Against Their Will

North Carolina’s Sterilization Program

by Kevin Begos, Danielle Deaver, John Railey, Scott Sexton

I first heard about this story on an episode of Rock Center with Brian Williams and was intrigued and curious. There were state laws on the books from the 1920’s through the mid-60’s that allowed states to sterilize their citizens. The laws were designed mainly for institutionalized mental patients, but that was not always adhered to. After the world became aware of the atrocities that occurred under the Nazis in Germany, most states either reduced the number of sterilizations performed or overturned their laws altogether. However, the procedures done in North Carolina increased.

Against Their Will is a collection of stories first published as an award winning series in the Winston-Salem Journal. These journalists give an all-encompassing look into the history and creation of the program and the long lasting effects. Their are interviews with victims who were overwhelmingly sterilized without their consent along with the doctors and social workers who administered the program. Because this is a collection of newspaper articles, I found the subject easier to grasp than if it had been published solely as a history book. I recommend it to anyone interested in American history as well as issues pertaining to race and class.

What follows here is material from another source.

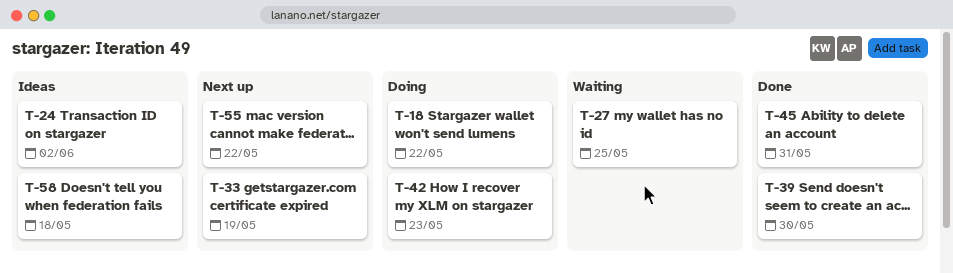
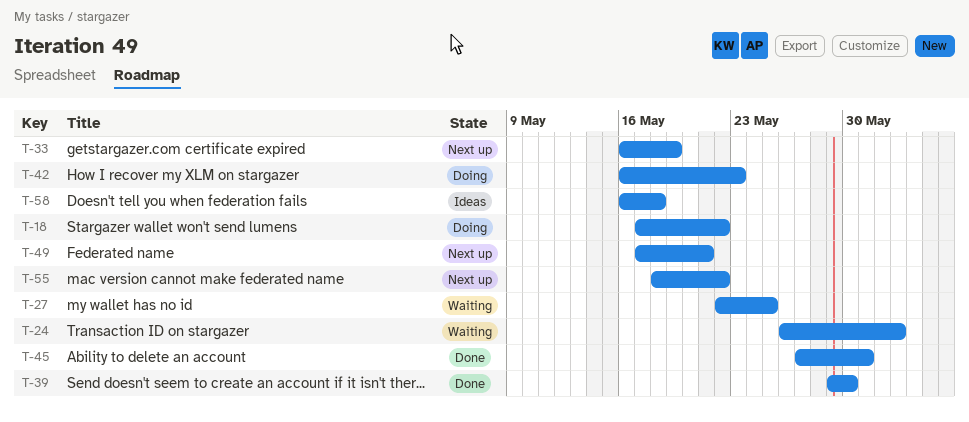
T-24, status: Ideas -> Waiting
T-49: none -> present

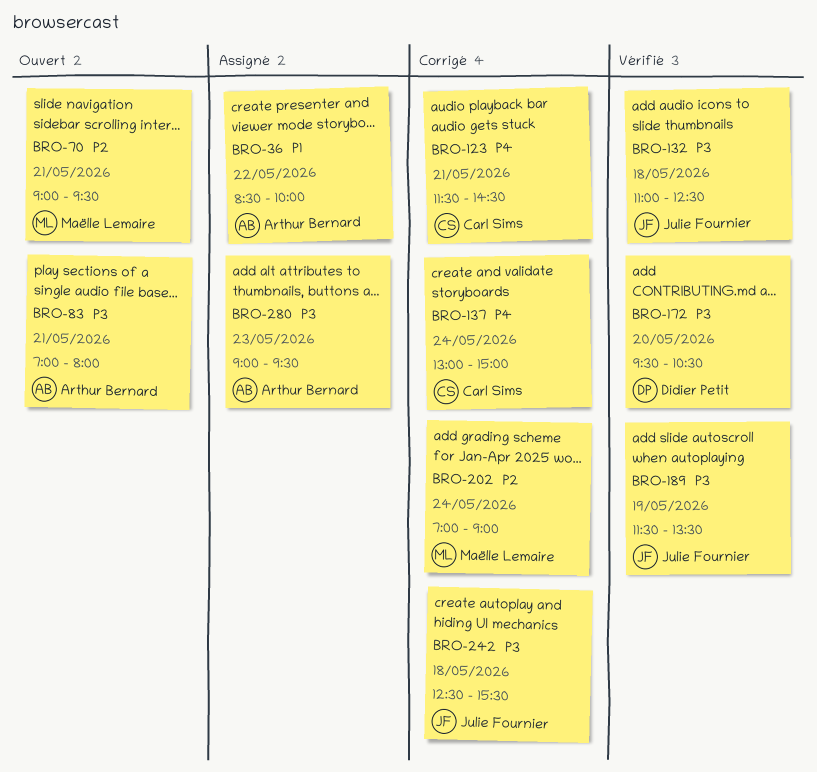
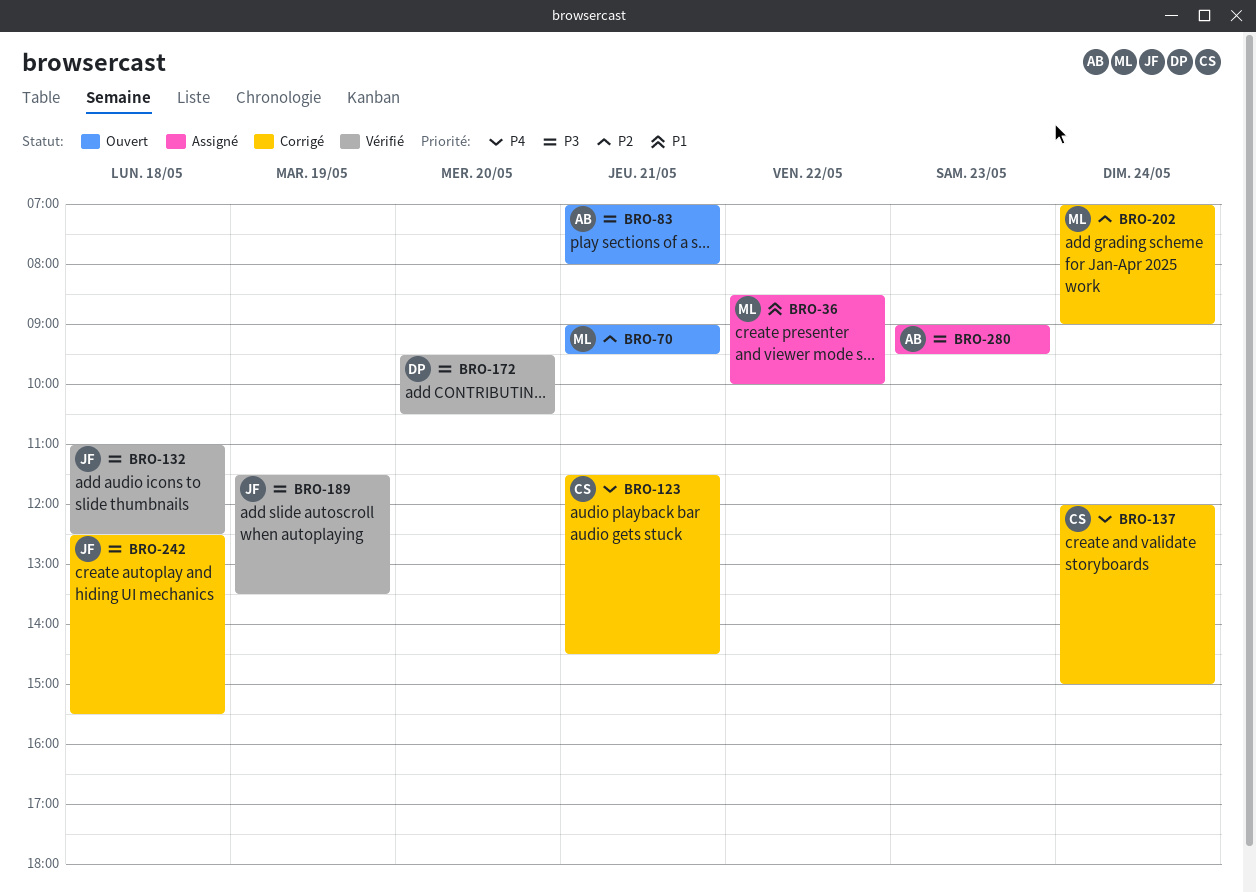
BRO-36, owner: Arthur Bernard -> Maëlle Lemaire
BRO-137, begins: 13:00 -> 12:00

2 thoughts on “Against Their Will

  1. I was stunned when I found out the US government did this in Puerto Rico. Shocked to read they did it in North Carolina. So, now I'm wondering where else? Does the book mention other states where this occured?

  2. They mentioned that more than 30 states had some sort of sterilization program with California, Oregon, Virginia and North Carolina having the highest numbers. But North Carolina's numbers surpassed everyone else's.